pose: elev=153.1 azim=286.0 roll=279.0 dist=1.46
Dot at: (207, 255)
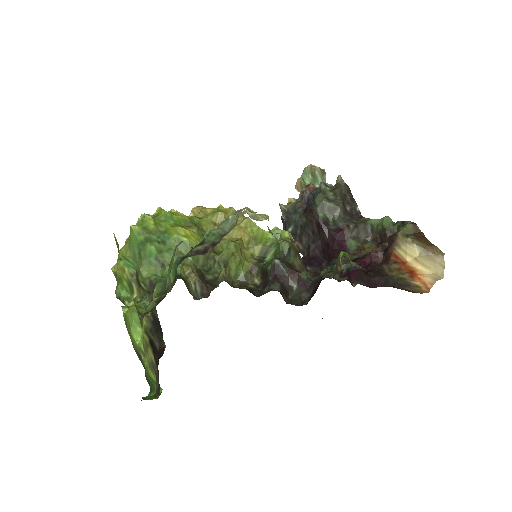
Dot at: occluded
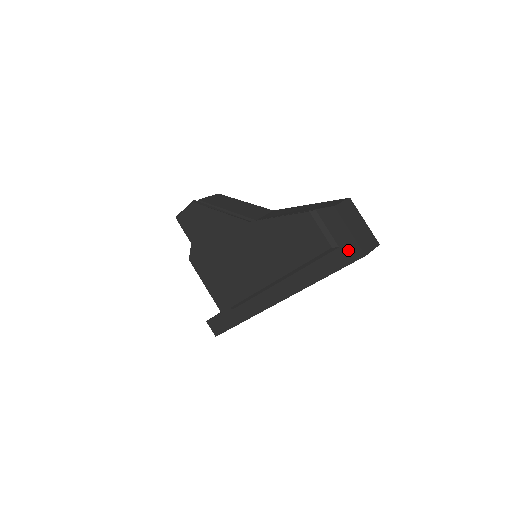
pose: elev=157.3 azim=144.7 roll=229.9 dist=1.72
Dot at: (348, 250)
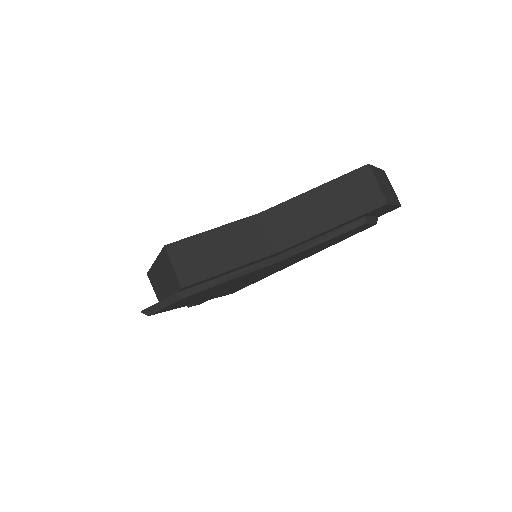
Dot at: (386, 212)
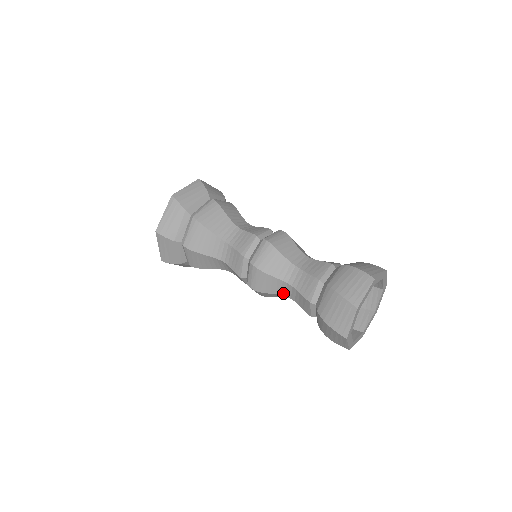
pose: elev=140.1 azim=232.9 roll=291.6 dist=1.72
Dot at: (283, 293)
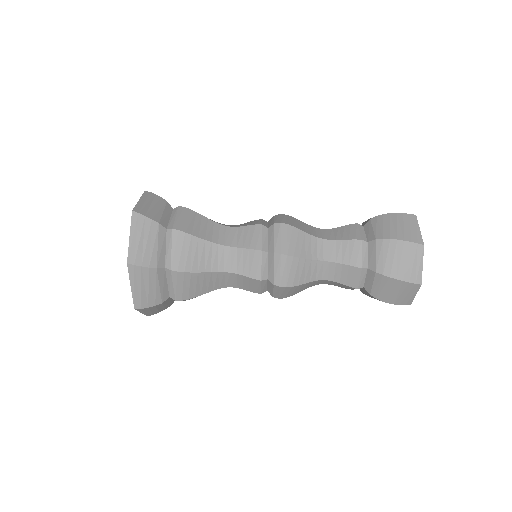
Dot at: occluded
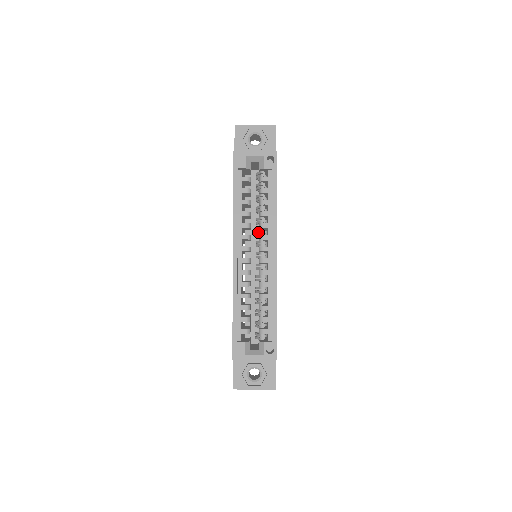
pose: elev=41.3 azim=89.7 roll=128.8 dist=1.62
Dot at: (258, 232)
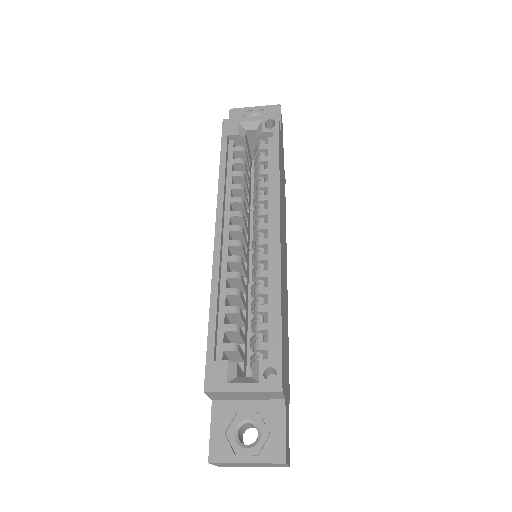
Dot at: occluded
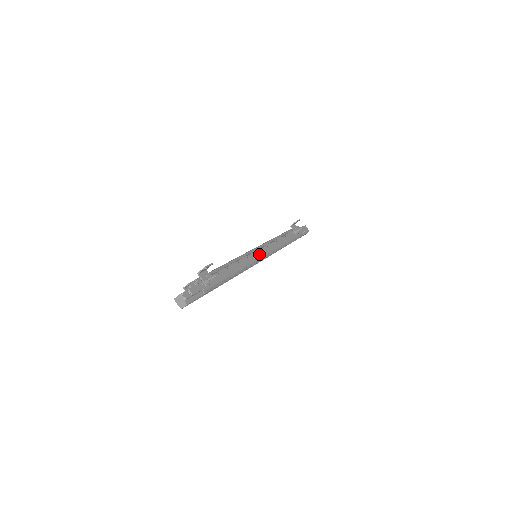
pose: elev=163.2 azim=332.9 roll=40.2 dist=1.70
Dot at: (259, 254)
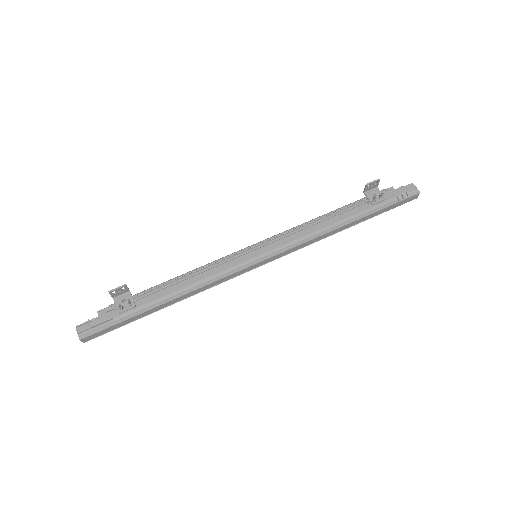
Dot at: (254, 254)
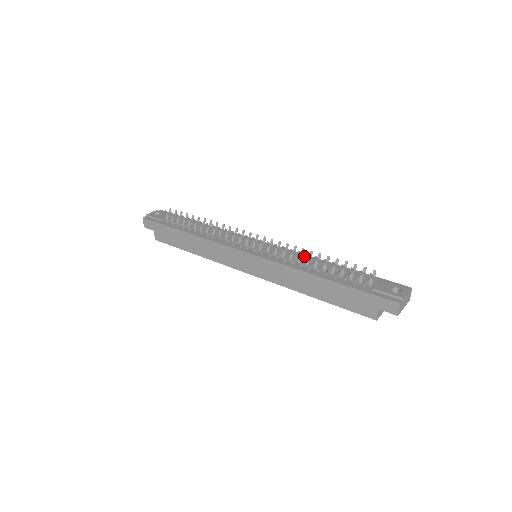
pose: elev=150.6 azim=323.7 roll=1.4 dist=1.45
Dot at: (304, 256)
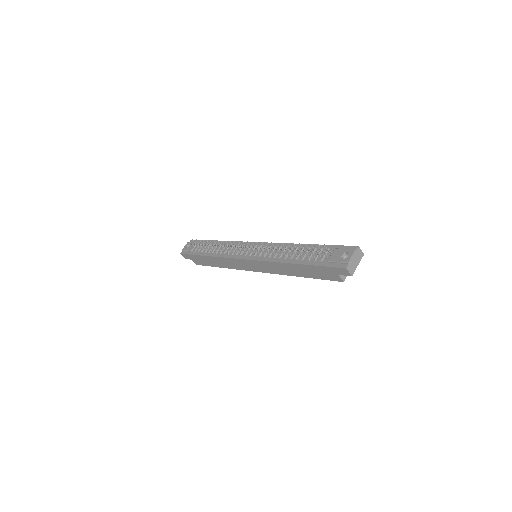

* **課題**:
上記の資料のすべての行を、一字一句変えずに書き写してください。画像は回答に含めないでください。

* **本課題の結果**:
pose: elev=153.1 azim=286.0 roll=279.0 dist=1.46
Dot at: (207, 255)
Dot at: occluded
pose: elev=157.3 azim=144.7 roll=229.9 dist=1.72
Dot at: (348, 250)
Dot at: (386, 212)
pose: elev=140.1 azim=232.9 roll=291.6 dist=1.72
Dot at: (283, 293)
Dot at: occluded
pose: elev=41.3 azim=89.7 roll=128.8 dist=1.62
Dot at: (258, 232)
Dot at: occluded
pose: elev=163.2 azim=332.9 roll=40.2 dist=1.70
Dot at: (259, 254)
Dot at: (254, 254)
pose: elev=150.6 azim=323.7 roll=1.4 dist=1.45
Dot at: (304, 256)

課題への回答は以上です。